_Prompt_: Reproduce without changes everything from the start of the entries below down to and including the line that contains "scientific name: Vuilleminia cystidiata".

[Stored entries]
-----
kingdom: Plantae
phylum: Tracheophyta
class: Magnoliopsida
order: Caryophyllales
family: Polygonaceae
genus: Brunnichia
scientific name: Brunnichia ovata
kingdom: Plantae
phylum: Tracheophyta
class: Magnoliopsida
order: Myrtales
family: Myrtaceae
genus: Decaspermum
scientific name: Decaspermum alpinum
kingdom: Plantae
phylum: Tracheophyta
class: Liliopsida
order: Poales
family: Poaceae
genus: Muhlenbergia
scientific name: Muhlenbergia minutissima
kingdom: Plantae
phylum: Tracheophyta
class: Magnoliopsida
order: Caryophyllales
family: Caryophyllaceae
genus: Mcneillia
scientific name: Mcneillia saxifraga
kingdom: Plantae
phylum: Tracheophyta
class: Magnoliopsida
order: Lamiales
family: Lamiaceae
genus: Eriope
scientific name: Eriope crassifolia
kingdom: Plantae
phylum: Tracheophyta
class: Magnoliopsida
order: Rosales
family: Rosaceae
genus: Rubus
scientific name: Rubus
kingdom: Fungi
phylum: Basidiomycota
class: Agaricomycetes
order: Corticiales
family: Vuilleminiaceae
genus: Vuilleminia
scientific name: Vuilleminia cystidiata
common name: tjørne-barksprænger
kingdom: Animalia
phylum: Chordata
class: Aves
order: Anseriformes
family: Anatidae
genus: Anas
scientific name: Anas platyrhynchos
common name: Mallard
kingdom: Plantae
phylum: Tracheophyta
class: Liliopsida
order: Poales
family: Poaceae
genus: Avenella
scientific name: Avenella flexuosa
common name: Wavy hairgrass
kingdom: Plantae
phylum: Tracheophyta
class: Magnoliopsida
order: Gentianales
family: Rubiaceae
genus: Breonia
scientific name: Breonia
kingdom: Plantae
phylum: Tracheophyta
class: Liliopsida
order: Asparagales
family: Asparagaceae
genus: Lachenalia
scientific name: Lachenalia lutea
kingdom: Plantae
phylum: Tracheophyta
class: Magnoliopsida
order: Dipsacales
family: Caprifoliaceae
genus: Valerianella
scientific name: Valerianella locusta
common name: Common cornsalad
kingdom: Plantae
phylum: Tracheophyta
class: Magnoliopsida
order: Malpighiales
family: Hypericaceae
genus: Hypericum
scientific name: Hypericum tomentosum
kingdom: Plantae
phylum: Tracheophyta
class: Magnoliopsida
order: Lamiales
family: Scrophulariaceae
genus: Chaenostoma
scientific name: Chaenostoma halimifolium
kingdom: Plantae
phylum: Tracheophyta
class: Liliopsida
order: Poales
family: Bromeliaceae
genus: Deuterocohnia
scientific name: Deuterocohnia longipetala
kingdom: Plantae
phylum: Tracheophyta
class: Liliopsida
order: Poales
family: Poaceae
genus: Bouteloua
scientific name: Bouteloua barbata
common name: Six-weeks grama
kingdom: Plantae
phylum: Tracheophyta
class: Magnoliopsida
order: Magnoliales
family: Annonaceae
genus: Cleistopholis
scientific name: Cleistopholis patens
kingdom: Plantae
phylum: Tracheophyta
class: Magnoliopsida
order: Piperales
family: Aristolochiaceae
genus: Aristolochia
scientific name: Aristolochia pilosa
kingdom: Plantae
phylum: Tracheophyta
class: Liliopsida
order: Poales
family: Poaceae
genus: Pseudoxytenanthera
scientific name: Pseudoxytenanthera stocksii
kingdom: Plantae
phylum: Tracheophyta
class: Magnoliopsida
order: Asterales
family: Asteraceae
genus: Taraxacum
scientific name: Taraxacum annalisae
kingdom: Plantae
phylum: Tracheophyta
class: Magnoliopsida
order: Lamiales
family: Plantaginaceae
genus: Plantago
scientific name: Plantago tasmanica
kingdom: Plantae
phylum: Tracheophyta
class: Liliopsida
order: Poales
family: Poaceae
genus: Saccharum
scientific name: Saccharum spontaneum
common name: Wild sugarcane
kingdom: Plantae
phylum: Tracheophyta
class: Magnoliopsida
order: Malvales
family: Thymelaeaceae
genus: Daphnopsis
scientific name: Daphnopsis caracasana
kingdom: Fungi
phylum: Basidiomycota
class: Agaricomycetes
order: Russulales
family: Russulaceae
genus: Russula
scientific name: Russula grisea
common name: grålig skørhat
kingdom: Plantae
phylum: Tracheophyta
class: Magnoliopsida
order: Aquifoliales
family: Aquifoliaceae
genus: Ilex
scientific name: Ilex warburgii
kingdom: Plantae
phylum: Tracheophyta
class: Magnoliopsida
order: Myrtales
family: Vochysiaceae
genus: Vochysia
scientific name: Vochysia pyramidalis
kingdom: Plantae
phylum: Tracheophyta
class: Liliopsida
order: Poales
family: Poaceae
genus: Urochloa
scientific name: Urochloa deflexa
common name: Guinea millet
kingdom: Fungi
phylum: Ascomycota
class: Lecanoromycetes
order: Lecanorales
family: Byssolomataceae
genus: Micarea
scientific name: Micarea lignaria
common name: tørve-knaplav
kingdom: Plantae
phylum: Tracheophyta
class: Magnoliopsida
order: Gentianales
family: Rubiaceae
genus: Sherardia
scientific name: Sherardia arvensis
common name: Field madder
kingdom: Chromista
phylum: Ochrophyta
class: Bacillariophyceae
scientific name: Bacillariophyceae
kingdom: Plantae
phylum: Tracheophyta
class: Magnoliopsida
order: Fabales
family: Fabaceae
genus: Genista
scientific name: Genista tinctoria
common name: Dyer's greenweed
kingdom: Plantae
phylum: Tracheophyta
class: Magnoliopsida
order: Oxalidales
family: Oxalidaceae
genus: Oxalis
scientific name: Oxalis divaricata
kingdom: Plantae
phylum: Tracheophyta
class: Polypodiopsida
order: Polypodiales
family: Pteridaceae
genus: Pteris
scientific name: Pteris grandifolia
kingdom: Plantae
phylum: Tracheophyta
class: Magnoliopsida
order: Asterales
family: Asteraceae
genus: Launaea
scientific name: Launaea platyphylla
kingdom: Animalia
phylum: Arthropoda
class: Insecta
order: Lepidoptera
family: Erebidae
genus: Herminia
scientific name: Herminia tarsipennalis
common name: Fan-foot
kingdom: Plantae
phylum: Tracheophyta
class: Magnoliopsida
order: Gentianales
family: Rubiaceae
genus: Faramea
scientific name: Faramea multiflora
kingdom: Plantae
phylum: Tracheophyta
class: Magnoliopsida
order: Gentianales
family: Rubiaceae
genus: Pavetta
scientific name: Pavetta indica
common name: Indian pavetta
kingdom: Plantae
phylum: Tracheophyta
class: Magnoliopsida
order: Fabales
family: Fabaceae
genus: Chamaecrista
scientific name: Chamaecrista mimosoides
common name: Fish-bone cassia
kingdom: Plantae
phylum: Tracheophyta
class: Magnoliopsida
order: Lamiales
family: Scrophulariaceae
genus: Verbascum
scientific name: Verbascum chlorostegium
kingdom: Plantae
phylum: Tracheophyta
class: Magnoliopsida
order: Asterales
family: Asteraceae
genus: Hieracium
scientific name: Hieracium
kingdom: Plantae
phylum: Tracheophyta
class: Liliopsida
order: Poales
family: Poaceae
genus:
-----
_Result for this exercise_:
kingdom: Plantae
phylum: Tracheophyta
class: Magnoliopsida
order: Caryophyllales
family: Polygonaceae
genus: Brunnichia
scientific name: Brunnichia ovata
kingdom: Plantae
phylum: Tracheophyta
class: Magnoliopsida
order: Myrtales
family: Myrtaceae
genus: Decaspermum
scientific name: Decaspermum alpinum
kingdom: Plantae
phylum: Tracheophyta
class: Liliopsida
order: Poales
family: Poaceae
genus: Muhlenbergia
scientific name: Muhlenbergia minutissima
kingdom: Plantae
phylum: Tracheophyta
class: Magnoliopsida
order: Caryophyllales
family: Caryophyllaceae
genus: Mcneillia
scientific name: Mcneillia saxifraga
kingdom: Plantae
phylum: Tracheophyta
class: Magnoliopsida
order: Lamiales
family: Lamiaceae
genus: Eriope
scientific name: Eriope crassifolia
kingdom: Plantae
phylum: Tracheophyta
class: Magnoliopsida
order: Rosales
family: Rosaceae
genus: Rubus
scientific name: Rubus
kingdom: Fungi
phylum: Basidiomycota
class: Agaricomycetes
order: Corticiales
family: Vuilleminiaceae
genus: Vuilleminia
scientific name: Vuilleminia cystidiata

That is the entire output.